[Consigne 1]:
Selon l'extrait du texte, à quelle date la normalisation des relations entre le Soudan et Israël a-t-elle été annoncée ?

[Extrait du texte]:
****

Les récentes annonces de nouvelles constructions en Cisjordanie, et notamment à Jérusalem-Est, alors que regards et attention se portent sur Washington, sont une atteinte cruciale à une solution à deux États.

Alors que D. Trump semblerait commencer à faire preuve de pragmatisme et à envisager de reconnaître (enfin) sa défaite électorale (nous y reviendrons lors du zoom que nous organisons conjointement avec JCall le 23 novembre), B. Netanyahu, quant à lui, renonce au pragmatisme dont il avait fait preuve antérieurement en esquivant le piège que Trump lui avait tendu lors de l’annonce – le 23 octobre – de la normalisation des relations entre le Soudan et Israël. On se souvient qu’il lui avait enjoint de se distancier de « Joe l’endormi » (« Pensez-vous que Joe l’Endormi aurait pu conclure cet accord?« ) et que Netanyahu avait adroitement contourné l’obstacle en répliquant « Monsieur le président, je peux vous dire que nous apprécions l’aide de tous les Américains« .

Ce qui pouvait laisser augurer d’une volonté de préserver l’avenir et de ménager son « ami » Joe Biden s’est évanoui avec les récentes annonces de constructions dans les territoires occupés. Fort de son intime conviction idéologique, affaibli politiquement et donc confronté à la nécessité de mobiliser son électorat en cas de nouvelles élections auxquelles il n’a pas renoncé, Netanyahu accélère un processus déjà ancien d’annexion de facto rendant à terme inutile une annexion de jure.

****

[Consigne 2]:
Affichez toutes les lignes des enregistrements où figure le mot "side", en tenant compte de la casse.

****

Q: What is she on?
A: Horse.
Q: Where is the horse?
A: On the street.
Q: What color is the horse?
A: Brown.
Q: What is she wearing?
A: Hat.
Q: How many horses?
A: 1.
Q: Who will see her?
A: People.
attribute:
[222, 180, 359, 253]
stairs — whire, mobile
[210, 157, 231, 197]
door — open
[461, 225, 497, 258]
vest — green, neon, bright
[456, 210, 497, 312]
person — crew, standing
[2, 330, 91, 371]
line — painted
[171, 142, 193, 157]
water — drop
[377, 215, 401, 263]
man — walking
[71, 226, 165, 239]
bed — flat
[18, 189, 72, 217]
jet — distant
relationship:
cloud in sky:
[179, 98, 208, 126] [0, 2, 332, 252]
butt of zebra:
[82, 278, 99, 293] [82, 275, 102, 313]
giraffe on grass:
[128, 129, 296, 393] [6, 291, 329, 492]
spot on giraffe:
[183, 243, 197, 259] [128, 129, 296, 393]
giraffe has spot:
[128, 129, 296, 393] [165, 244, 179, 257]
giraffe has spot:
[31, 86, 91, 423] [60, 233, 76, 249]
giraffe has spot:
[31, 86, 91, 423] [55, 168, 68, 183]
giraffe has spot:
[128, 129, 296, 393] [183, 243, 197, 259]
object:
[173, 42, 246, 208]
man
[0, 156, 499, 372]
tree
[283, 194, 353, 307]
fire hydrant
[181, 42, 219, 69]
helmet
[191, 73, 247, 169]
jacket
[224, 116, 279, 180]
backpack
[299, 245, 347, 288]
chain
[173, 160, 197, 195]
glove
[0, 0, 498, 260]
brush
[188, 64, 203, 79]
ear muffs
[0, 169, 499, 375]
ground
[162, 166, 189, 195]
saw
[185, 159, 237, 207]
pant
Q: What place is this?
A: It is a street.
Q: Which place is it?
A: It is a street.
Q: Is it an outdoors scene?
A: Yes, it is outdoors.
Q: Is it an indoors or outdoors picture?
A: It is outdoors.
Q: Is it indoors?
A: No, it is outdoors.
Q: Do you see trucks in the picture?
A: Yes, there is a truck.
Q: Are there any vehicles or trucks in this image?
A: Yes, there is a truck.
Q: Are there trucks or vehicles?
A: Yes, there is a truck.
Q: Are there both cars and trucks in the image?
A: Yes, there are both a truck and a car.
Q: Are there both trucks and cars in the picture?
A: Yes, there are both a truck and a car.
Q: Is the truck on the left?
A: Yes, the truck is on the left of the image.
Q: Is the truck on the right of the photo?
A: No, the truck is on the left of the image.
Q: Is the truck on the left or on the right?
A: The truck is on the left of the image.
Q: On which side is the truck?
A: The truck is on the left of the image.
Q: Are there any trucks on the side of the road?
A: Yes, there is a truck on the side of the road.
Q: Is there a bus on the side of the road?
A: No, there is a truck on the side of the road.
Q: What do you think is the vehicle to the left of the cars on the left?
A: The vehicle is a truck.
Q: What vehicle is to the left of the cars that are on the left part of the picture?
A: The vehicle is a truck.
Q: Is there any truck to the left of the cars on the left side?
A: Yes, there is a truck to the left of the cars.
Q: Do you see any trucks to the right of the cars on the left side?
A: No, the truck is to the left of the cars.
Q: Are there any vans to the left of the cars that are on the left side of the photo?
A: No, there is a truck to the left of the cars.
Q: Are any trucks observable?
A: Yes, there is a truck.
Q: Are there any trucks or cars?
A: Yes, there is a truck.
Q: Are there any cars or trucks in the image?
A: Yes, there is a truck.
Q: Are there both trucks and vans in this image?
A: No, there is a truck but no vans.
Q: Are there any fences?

****

[Réponse 1]:
Le 23 octobre.

[Réponse 2]:
Q: On which side is the truck?
Q: Are there any trucks on the side of the road?
A: Yes, there is a truck on the side of the road.
Q: Is there a bus on the side of the road?
A: No, there is a truck on the side of the road.
Q: Is there any truck to the left of the cars on the left side?
Q: Do you see any trucks to the right of the cars on the left side?
Q: Are there any vans to the left of the cars that are on the left side of the photo?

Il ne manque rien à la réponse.